Вот он вошел — и моя голова сама собой резко повернулась в его направлении. Наши взгляды встретились... в ушах у меня зашумело. Макс безотрывно смотрел на меня, пока его усаживали на место, пока оглашали начало заседания. Даже когда у него что-то спрашивали, он лишь ненадолго отводил взгляд, чтобы снова вернуться ко мне. На этот раз его глаза не усмехались и не дразнили. «Ты простила?», — безмолвно умоляли они. — «Ты мне веришь? Ты хочешь быть со мной?»
Я понимала, что так нельзя, что это станет заметно кому-то из присутствующих. Мы должны отвернуться и сделать независимый вид. Но я не могла оторвать взгляд первой, не хватало сил, а Макс, видимо, не хотел.
Опомнилась я, лишь когда на место свидетеля вызвали Дарью.
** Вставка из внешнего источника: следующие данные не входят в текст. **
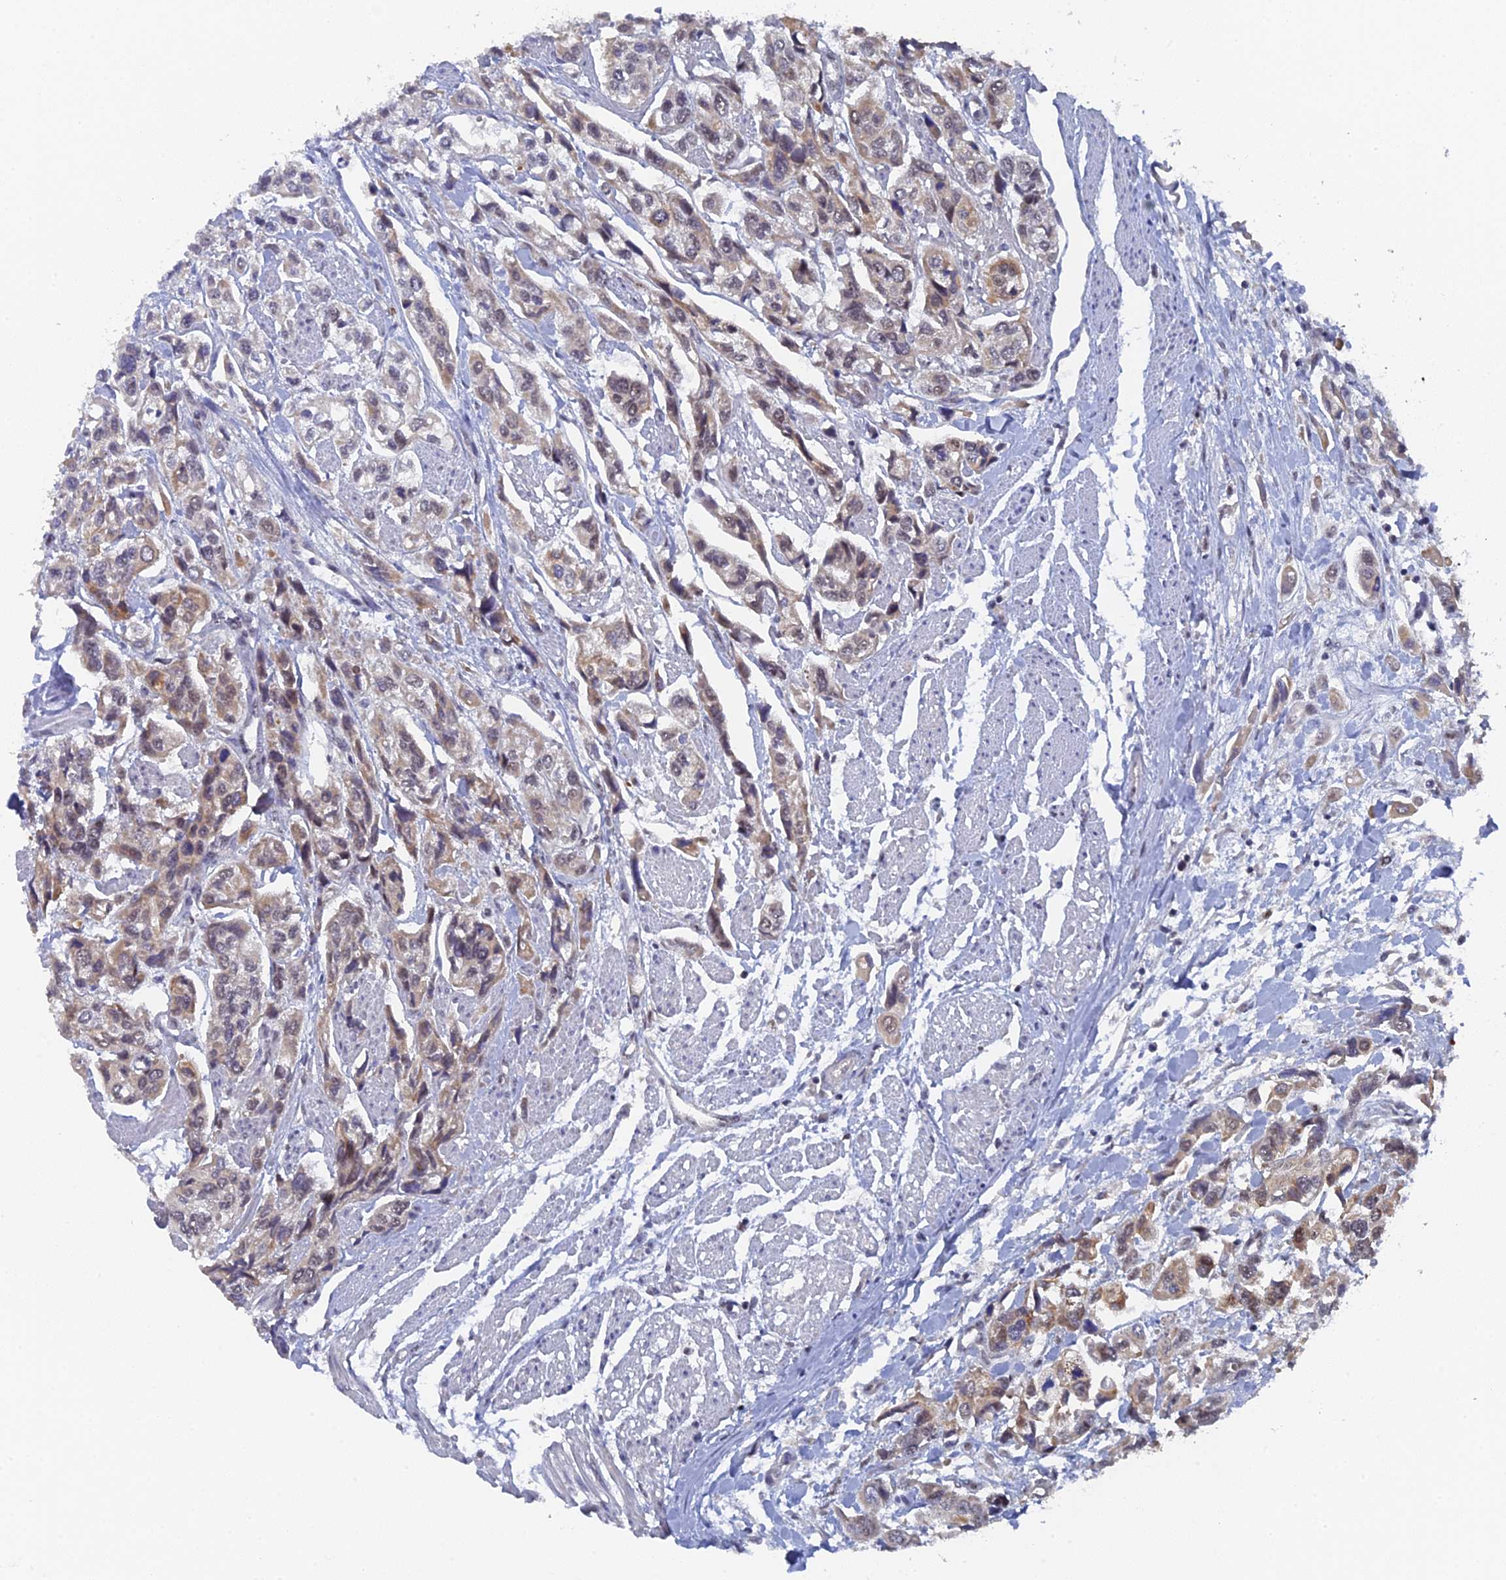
{"staining": {"intensity": "weak", "quantity": "25%-75%", "location": "cytoplasmic/membranous,nuclear"}, "tissue": "urothelial cancer", "cell_type": "Tumor cells", "image_type": "cancer", "snomed": [{"axis": "morphology", "description": "Urothelial carcinoma, High grade"}, {"axis": "topography", "description": "Urinary bladder"}], "caption": "IHC photomicrograph of neoplastic tissue: human urothelial carcinoma (high-grade) stained using IHC exhibits low levels of weak protein expression localized specifically in the cytoplasmic/membranous and nuclear of tumor cells, appearing as a cytoplasmic/membranous and nuclear brown color.", "gene": "MIGA2", "patient": {"sex": "male", "age": 67}}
Точнее, услышала ее голос, и это вырвало меня из плена наваждения. Сестра Макса смотрела прямо перед собой и ровным тоном произносила будто бы давно заученные ответы на вопросы Вронской. Рассказывала о том, как брат заботился о ней после смерти родителей, каким заботливым и чутким всегда был. Упомянула, что хорошо относился к работникам в своих заведениях, и от них никогда не звучали упреки или недовольство. Она так старательно рисовала положительный портрет, что мазки получались слишком крупными и очень явно бросались в глаза.